## PROBLEM STATEMENT
Below are the records. State how many of their lines contain "each", with nothing else.

## Dataset records
--- START ---

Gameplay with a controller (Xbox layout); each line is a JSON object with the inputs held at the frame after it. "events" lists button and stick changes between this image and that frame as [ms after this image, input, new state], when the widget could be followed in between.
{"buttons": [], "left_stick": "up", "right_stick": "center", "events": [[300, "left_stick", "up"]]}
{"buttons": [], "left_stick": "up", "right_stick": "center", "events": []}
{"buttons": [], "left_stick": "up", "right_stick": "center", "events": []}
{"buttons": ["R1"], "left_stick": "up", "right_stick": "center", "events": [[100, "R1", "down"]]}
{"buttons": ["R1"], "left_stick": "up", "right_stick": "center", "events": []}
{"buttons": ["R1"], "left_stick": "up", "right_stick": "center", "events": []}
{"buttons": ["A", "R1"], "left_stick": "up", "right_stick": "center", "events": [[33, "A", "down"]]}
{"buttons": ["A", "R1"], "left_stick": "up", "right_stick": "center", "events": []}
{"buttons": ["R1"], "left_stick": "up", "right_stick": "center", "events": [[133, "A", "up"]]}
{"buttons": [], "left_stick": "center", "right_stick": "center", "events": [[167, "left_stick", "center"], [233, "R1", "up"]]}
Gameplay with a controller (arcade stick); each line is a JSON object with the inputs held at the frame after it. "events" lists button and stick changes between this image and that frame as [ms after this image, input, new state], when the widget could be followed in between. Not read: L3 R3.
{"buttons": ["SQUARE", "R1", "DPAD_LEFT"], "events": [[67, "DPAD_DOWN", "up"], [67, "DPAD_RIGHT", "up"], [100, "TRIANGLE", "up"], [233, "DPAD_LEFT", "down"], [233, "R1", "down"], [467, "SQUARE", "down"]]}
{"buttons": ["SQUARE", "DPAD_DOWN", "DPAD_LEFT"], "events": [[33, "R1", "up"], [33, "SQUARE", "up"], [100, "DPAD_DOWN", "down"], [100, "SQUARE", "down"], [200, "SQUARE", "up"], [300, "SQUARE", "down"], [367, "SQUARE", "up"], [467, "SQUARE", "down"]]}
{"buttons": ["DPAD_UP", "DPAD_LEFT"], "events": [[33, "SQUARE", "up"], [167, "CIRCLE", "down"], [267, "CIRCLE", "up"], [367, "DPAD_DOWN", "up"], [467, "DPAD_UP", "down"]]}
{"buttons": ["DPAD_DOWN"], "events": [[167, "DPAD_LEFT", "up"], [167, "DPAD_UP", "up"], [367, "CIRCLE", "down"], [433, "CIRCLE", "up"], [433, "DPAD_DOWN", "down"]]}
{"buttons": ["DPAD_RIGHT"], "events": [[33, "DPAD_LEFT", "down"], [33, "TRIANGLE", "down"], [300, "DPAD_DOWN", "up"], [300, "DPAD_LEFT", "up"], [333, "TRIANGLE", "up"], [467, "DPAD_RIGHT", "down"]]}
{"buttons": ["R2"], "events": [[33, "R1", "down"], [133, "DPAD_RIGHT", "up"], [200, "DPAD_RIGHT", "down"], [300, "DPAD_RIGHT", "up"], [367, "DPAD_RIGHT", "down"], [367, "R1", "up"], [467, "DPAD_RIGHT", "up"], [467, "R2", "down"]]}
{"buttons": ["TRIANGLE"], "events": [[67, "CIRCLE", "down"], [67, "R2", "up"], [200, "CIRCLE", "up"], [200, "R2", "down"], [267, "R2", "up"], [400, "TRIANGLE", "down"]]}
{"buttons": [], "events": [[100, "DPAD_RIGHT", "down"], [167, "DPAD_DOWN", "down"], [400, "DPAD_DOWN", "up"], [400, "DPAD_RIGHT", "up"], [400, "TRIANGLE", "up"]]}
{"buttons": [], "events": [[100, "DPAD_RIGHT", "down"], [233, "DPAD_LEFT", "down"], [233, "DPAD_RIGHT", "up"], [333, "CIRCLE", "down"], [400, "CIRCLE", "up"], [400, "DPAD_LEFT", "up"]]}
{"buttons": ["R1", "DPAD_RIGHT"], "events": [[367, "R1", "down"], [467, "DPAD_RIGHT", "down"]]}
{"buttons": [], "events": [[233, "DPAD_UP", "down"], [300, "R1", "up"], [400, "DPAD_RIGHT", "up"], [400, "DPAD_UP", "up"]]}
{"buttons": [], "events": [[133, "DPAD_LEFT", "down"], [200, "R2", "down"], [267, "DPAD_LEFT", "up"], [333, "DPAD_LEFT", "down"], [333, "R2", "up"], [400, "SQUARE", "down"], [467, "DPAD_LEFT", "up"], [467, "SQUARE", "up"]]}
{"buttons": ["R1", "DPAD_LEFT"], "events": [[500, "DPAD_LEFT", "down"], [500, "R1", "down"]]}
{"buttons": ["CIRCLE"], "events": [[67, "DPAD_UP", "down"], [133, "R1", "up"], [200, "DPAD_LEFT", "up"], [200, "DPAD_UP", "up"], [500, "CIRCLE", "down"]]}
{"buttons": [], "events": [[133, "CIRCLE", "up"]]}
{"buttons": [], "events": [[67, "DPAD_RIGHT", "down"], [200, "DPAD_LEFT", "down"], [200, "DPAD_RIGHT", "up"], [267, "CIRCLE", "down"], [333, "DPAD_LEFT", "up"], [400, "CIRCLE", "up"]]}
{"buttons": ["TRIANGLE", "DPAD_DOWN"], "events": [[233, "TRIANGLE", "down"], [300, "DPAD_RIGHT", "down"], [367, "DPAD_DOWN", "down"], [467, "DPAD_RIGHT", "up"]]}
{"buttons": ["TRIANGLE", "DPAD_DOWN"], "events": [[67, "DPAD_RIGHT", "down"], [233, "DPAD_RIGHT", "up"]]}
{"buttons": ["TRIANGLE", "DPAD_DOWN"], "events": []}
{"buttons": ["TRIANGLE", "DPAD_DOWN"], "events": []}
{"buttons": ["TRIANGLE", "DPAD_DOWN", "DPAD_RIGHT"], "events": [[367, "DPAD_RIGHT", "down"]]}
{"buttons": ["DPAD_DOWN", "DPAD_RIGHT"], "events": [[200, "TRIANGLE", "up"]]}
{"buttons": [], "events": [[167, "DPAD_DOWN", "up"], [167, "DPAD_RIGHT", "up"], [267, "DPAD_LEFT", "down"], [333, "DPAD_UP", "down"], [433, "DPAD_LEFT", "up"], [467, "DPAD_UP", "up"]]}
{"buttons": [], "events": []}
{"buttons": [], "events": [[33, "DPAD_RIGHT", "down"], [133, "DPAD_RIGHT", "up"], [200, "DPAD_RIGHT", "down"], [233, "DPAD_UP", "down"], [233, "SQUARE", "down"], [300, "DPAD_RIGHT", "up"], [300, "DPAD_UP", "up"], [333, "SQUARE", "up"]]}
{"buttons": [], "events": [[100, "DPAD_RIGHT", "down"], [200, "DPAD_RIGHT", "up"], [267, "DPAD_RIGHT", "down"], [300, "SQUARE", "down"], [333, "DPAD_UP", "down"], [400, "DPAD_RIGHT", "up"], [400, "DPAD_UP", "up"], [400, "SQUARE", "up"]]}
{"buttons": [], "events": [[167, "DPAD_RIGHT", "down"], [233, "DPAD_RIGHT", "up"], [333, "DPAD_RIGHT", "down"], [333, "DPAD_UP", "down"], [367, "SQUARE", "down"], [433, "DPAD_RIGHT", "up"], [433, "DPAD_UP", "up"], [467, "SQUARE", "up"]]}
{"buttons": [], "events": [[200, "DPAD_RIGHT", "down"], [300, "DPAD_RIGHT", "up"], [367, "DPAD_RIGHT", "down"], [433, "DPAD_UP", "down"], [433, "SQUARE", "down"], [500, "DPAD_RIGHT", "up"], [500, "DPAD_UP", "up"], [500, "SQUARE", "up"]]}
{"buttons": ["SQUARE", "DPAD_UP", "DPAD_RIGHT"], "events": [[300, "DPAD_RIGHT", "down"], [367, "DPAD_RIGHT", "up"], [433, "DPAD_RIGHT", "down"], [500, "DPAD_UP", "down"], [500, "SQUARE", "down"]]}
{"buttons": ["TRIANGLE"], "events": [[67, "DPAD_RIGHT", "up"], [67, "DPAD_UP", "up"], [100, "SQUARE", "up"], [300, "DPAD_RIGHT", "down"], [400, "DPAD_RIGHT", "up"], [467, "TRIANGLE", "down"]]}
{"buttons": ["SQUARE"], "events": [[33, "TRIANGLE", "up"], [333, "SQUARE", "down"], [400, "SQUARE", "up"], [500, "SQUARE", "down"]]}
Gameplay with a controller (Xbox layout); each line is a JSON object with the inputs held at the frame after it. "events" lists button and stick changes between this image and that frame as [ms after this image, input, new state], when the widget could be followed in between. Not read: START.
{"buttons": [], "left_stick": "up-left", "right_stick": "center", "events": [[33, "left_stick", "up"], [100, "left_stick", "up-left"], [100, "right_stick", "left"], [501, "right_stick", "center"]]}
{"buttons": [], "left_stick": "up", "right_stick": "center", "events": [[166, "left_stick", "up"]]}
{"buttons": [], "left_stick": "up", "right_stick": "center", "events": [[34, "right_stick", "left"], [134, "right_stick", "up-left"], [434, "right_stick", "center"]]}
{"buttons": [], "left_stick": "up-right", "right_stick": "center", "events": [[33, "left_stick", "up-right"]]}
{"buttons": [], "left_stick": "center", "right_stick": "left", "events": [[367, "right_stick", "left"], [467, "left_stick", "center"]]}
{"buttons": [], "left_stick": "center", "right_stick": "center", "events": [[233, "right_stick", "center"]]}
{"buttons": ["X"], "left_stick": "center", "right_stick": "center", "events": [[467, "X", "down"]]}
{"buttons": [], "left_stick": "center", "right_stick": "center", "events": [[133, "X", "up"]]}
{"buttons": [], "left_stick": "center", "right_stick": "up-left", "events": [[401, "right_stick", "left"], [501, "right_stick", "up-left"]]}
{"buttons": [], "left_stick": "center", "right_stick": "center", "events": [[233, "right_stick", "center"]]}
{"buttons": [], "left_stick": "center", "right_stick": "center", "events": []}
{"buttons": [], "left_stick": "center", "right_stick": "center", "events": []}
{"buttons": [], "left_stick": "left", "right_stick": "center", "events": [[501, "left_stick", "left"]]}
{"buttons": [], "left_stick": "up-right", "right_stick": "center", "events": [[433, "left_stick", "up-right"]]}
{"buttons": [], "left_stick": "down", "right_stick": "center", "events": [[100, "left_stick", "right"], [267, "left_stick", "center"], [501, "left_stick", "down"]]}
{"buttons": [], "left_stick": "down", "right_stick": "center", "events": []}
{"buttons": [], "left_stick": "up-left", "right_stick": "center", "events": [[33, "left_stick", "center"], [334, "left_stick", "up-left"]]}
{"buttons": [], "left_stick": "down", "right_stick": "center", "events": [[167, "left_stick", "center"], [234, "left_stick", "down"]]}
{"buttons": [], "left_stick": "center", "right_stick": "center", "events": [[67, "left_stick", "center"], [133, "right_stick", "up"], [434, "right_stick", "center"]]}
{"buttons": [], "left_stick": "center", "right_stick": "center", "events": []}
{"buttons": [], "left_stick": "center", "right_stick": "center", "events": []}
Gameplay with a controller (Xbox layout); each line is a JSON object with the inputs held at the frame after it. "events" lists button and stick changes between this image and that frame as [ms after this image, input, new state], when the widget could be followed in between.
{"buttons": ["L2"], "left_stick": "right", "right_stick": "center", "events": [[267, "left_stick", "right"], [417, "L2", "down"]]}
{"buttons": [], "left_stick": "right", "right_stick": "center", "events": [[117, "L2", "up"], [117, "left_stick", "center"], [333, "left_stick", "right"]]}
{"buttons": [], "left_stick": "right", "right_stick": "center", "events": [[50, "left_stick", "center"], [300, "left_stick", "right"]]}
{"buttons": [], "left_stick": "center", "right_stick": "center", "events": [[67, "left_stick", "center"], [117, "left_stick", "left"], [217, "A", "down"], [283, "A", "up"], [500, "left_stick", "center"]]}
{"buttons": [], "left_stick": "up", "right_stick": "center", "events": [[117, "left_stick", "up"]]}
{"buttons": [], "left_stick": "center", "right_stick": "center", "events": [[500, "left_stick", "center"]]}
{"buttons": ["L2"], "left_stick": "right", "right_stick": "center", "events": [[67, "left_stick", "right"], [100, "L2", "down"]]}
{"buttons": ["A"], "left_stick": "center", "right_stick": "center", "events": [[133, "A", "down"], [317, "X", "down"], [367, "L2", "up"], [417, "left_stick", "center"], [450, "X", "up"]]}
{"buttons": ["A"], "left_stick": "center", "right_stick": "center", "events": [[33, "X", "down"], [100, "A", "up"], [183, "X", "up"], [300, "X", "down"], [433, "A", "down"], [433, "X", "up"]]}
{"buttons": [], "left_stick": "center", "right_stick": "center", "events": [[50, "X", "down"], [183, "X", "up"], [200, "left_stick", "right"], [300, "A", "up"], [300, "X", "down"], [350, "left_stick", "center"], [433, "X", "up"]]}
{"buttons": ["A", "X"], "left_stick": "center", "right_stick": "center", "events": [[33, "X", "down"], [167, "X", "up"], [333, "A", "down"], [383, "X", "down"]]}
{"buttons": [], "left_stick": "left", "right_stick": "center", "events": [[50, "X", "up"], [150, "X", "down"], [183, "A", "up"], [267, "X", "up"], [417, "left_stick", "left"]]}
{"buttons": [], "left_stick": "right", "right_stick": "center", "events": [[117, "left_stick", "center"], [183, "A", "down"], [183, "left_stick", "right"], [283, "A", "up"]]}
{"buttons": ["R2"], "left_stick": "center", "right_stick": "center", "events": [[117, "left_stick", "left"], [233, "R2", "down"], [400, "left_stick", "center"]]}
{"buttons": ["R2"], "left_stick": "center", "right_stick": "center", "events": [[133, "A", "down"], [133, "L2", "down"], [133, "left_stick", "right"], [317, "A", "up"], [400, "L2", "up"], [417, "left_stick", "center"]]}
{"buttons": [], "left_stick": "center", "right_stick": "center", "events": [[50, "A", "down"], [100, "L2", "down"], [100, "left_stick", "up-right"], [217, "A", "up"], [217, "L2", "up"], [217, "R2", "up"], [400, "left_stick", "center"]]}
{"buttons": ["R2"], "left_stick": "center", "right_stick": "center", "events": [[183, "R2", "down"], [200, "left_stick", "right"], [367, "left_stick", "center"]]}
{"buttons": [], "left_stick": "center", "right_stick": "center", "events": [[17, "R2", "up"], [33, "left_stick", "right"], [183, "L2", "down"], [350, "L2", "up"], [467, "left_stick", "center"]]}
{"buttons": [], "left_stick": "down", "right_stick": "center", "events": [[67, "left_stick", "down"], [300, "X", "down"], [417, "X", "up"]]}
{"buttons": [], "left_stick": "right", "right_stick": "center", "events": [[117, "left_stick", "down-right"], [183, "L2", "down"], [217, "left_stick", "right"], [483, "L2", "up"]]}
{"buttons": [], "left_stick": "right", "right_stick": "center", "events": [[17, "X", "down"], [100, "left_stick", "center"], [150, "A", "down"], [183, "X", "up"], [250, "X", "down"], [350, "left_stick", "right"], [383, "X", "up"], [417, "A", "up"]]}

--- END ---

## OUTPUT OF THE TASK
4